German astronomer and astrophysicist (1910–1975)

Karl-Otto Kiepenheuer (10 November 1910 – 23 May 1975) was a German astronomer and astrophysicist. His research focused on the Sun, and for that purpose he initiated construction of several solar telescopes and founded the Kiepenheuer Institute for Solar Physics.

==Life and work==
Kiepenheuer was born in 1910 in Weimar, Germany, as a son of the publisher Gustav Kiepenheuer. After the divorce of his parents in 1923 he stayed with his mother. In 1929, he began his studies of physics, astronomy and mathematics at the Technische Hochschule in Charlottenburg (now Technische Universität Berlin) and the University of Berlin. He spent one semester in Paris where he visited the Meudon observatory. He later worked at the Göttingen Observatory where he tried to develop a method to measure the UV radiation of the Sun. After an unsuccessful attempt at Jungfraujoch, he realized that the elevation of 3,454 meters was insufficient for this measurement. The balloon-borne instruments of Erich Regener proved to be more useful and Regener was able to measure the UV radiation of the Sun at a height of more than 30 km. Kiepenheuer also improved aerial cameras and tested them during World War II in high-altitude flights over the United Kingdom. Until the end of the war, Kiepenheuer worked under the supervision of Johannes Plendl. The effect of solar activity on shortwave communication stimulated the observations of the Sun. For this purpose, Kiepenheuer built a network of solar observatories and also used the already existing observatories in the occupied areas of Europe. By 1942, this network spanned from Simeiz in the Crimea in the east to Paris in the west, and from Tromsø, Norway in the north to Syracuse, Sicily in the south. After the war, Kiepenheuer benefited from his close connections with researchers all over Europe and managed to slowly establish a scientific network for solar observations.
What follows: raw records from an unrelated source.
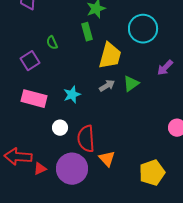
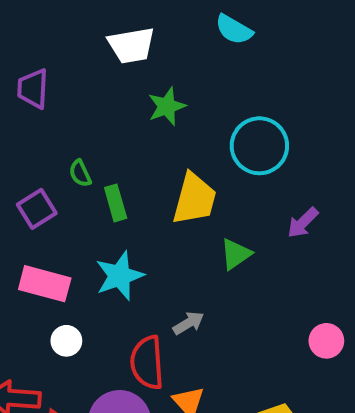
green rectangle: (87, 32) -> (116, 203), moved
gray arrow: (107, 86) -> (188, 323), moved
cyan star: (72, 95) -> (120, 276), size x1.4
white circle: (60, 128) -> (66, 341), moved

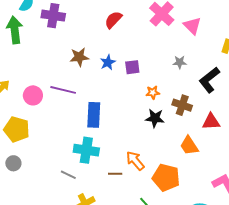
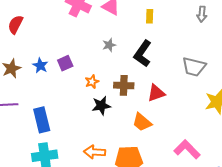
red semicircle: (113, 20) -> (16, 25), moved
orange arrow: (135, 161) -> (95, 152), turned -30

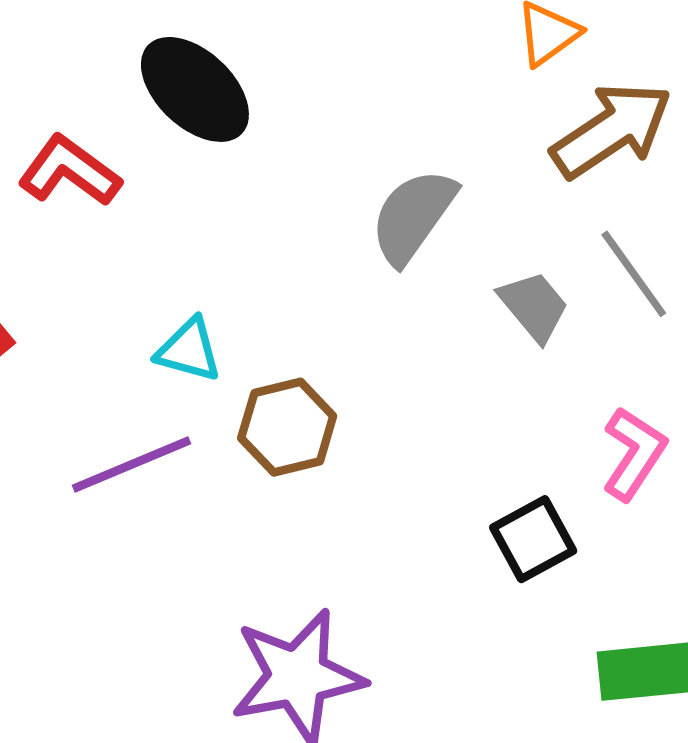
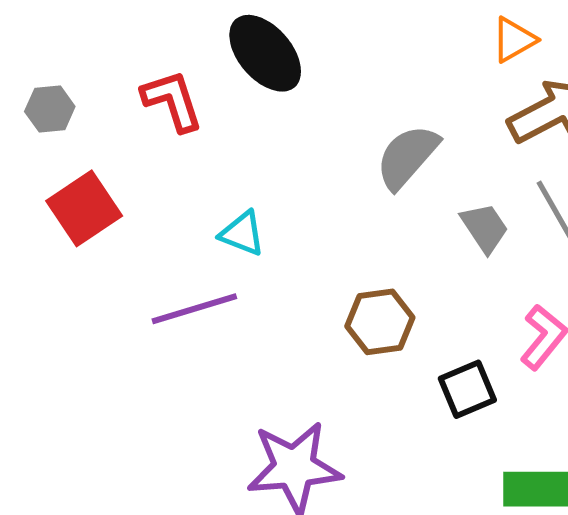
red L-shape: (69, 171) -> (172, 101), turned 30
brown hexagon: (287, 427) -> (380, 322), moved

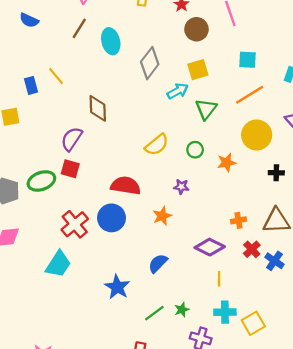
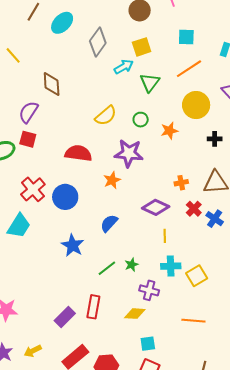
cyan ellipse: (111, 41) -> (62, 23), turned 60
purple star: (181, 187) -> (129, 153), size x2.0
blue circle: (111, 218) -> (65, 197), moved

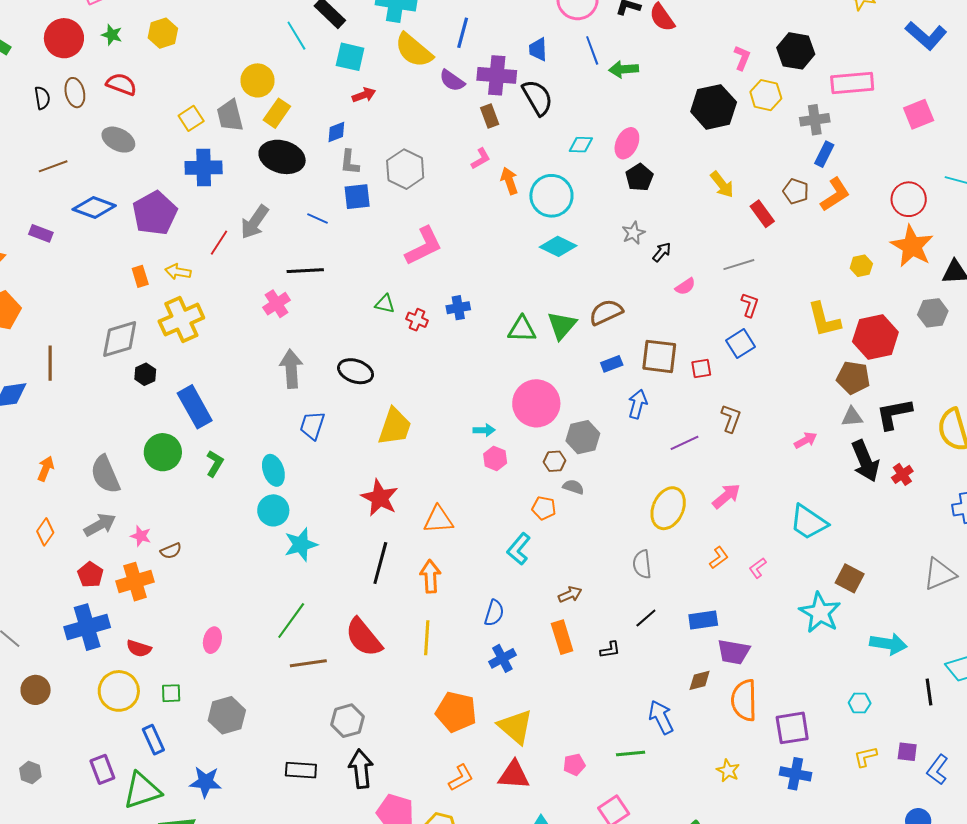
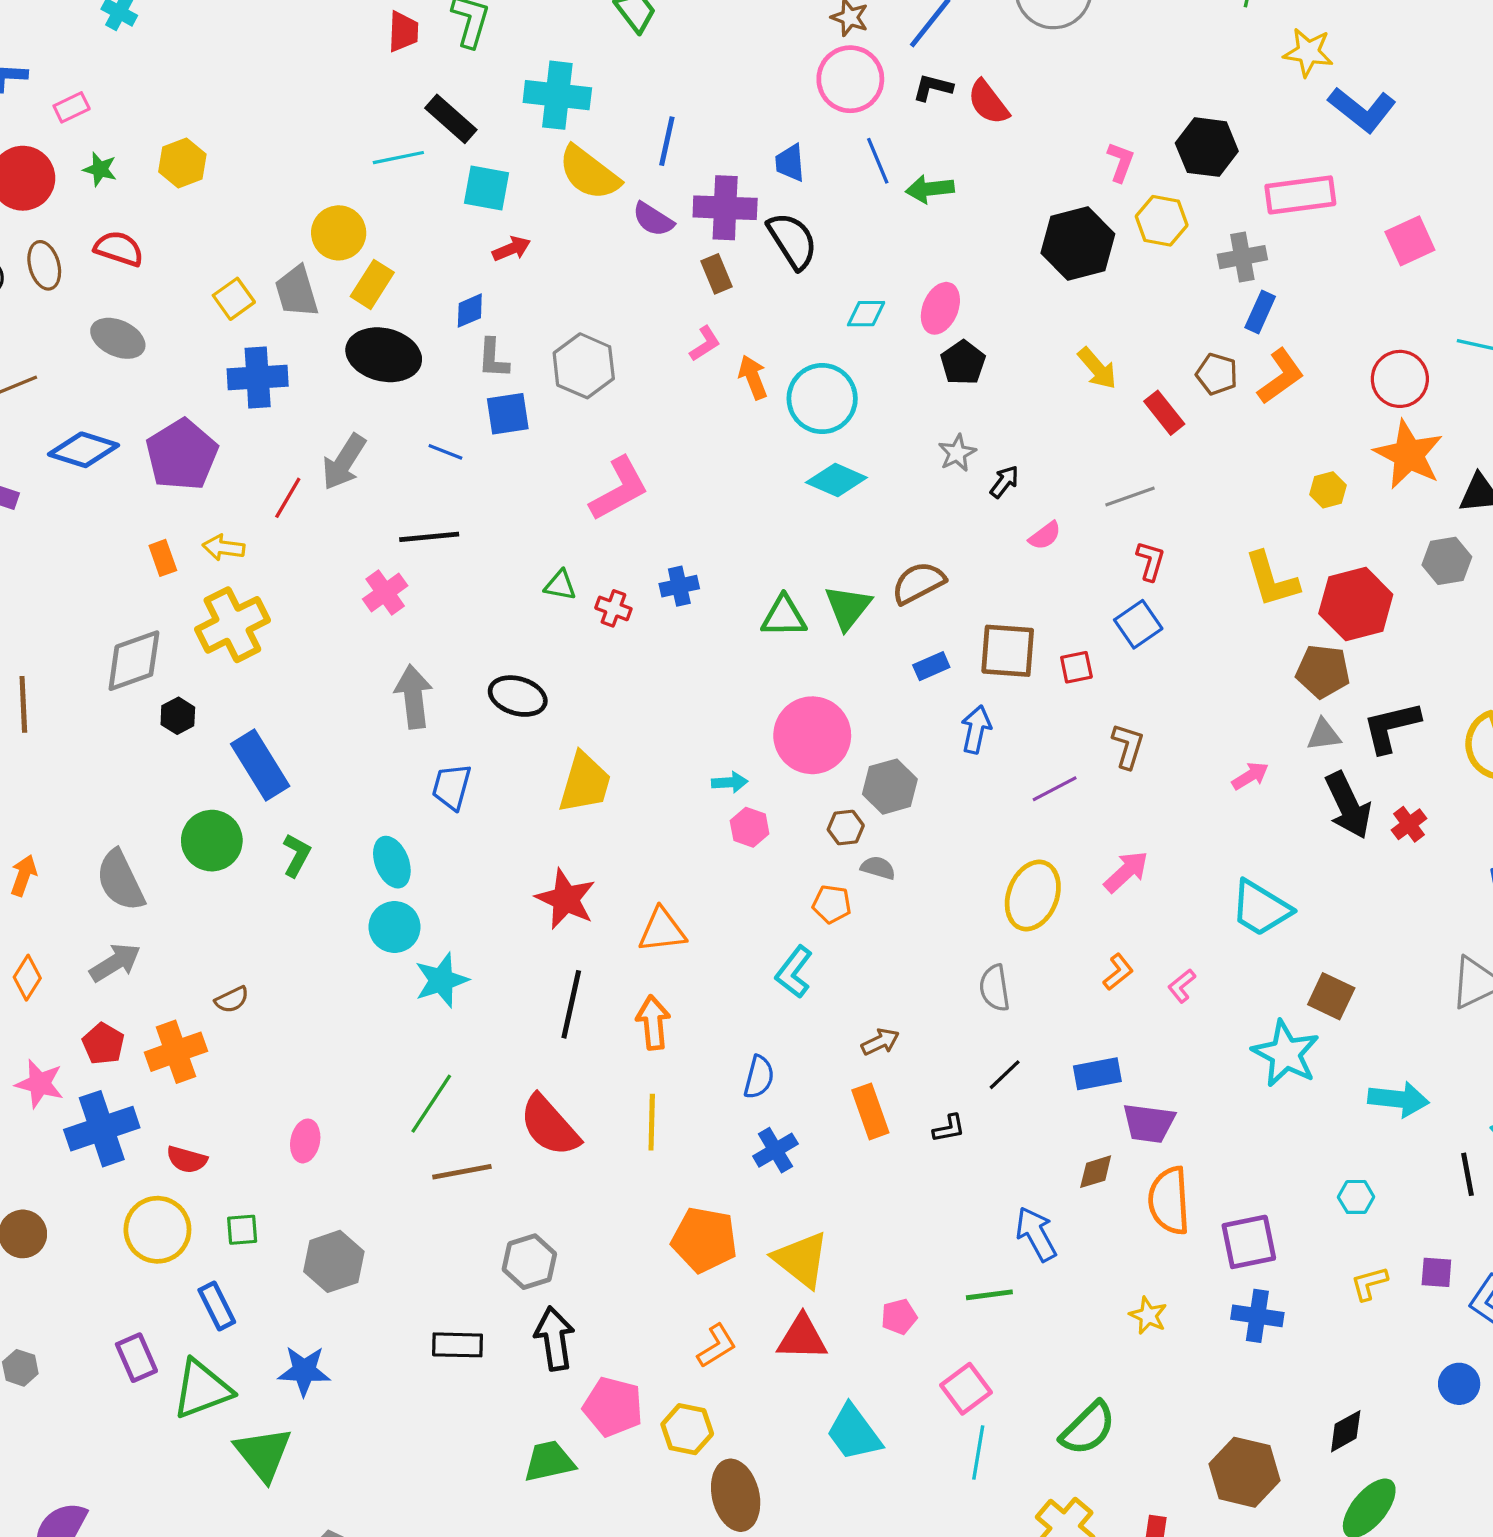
cyan line: (296, 36) -> (398, 158), turned -68
blue L-shape: (926, 36) -> (1362, 110), moved
pink star: (141, 536) -> (40, 1084), moved, size x1.4

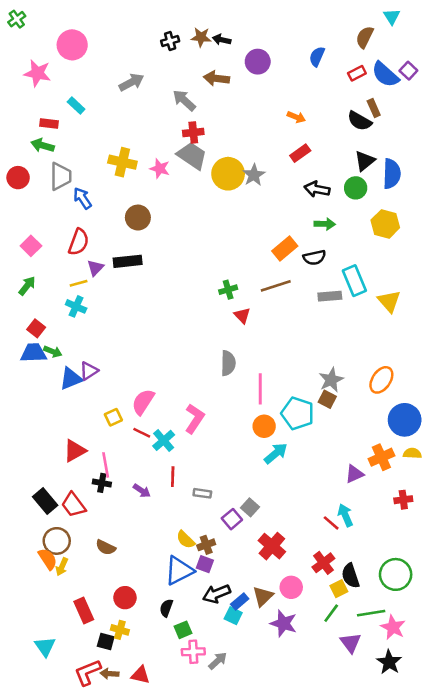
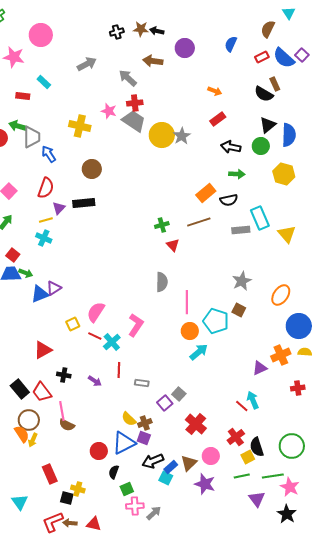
green arrow: (43, 145) -> (18, 126), moved
pink star: (160, 169) -> (109, 111), moved
gray star: (331, 380) -> (242, 281), moved
pink line: (106, 465) -> (62, 411), moved
red circle: (125, 598) -> (99, 451), moved
green line: (331, 613) -> (242, 476), turned 42

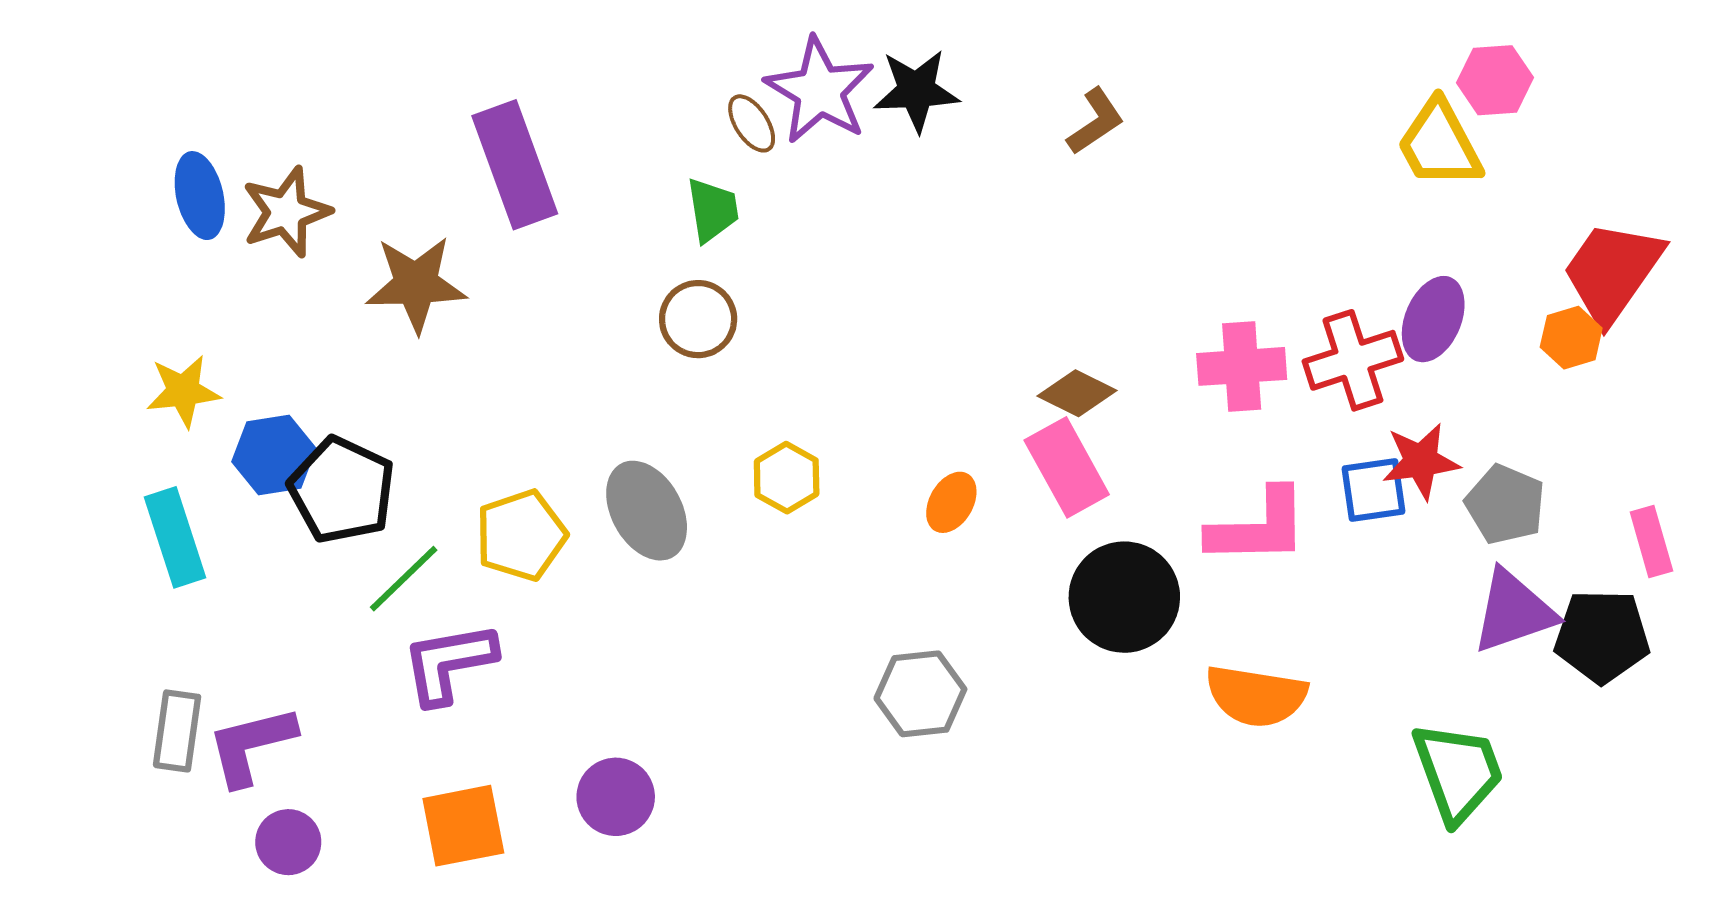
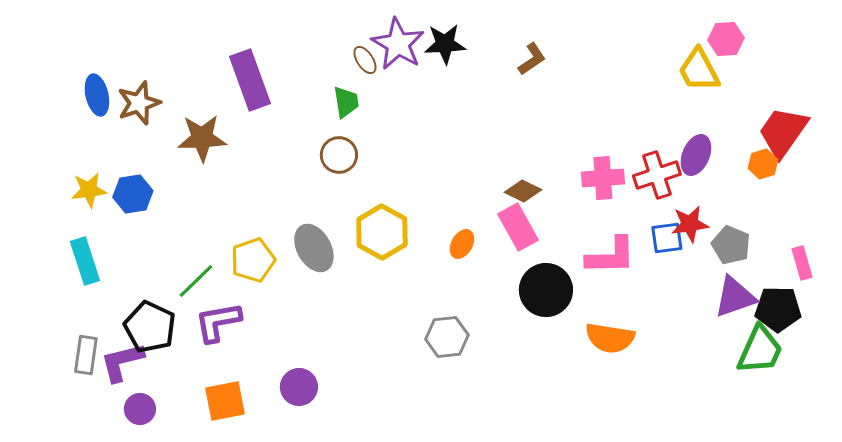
blue hexagon: (274, 455) -> (133, 194), moved
yellow hexagon: (787, 478) -> (382, 232), size x1.6
black pentagon: (342, 490) -> (150, 327), moved
green trapezoid: (1458, 772) -> (760, 350), moved, turned 44

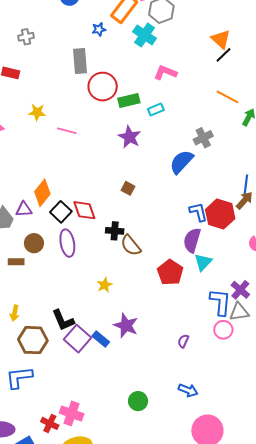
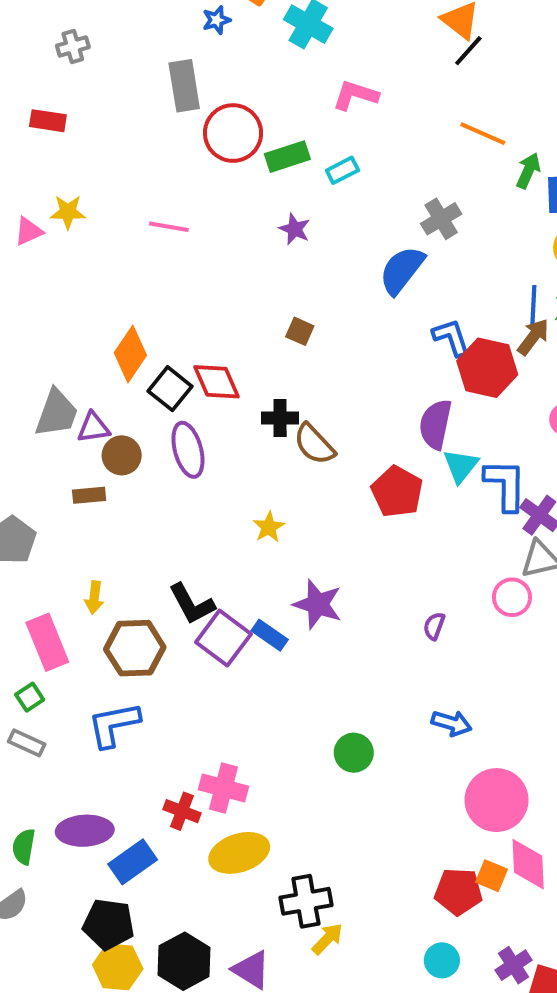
yellow star: (37, 112) -> (68, 212), moved
purple star: (130, 137) -> (295, 229), size x0.7
purple triangle: (24, 209) -> (94, 428), moved
blue L-shape: (198, 212) -> (451, 337), moved
blue L-shape: (220, 302) -> (505, 485), moved

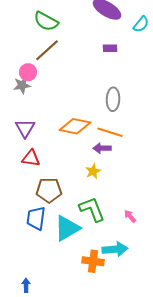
Together with the solar telescopes at the Schauinsland, Kiepenheuer established the Fraunhofer Institute near Freiburg in 1943. He was able to keep the solar telescopes in Schauinsland after the Second World War. In 1954, he opened a new solar telescope on the Italian island of Capri. The Fraunhofer Institute was named after the physicist Joseph von Fraunhofer and had no connection to the later institutes of the Fraunhofer Society, which were independently named after the same person. Kiepenheuer served as the head of his Institute until his death in 1975. He helped to establish collaboration between several European countries in building a European solar observatory. He was also active in the development of new telescopes. After his death, a new telescope was built on the Spanish island of Tenerife, and therefore, the outdated observatory at Capri was closed in 1988.

==Honors==
In 1978, his Institute was renamed the Kiepenheuer Institute for Solar Physics. In November 2018, name of the institute was renamed to Leibniz Institute for Solar Physics (KIS) to highlight the institute’s membership in the Leibniz Association.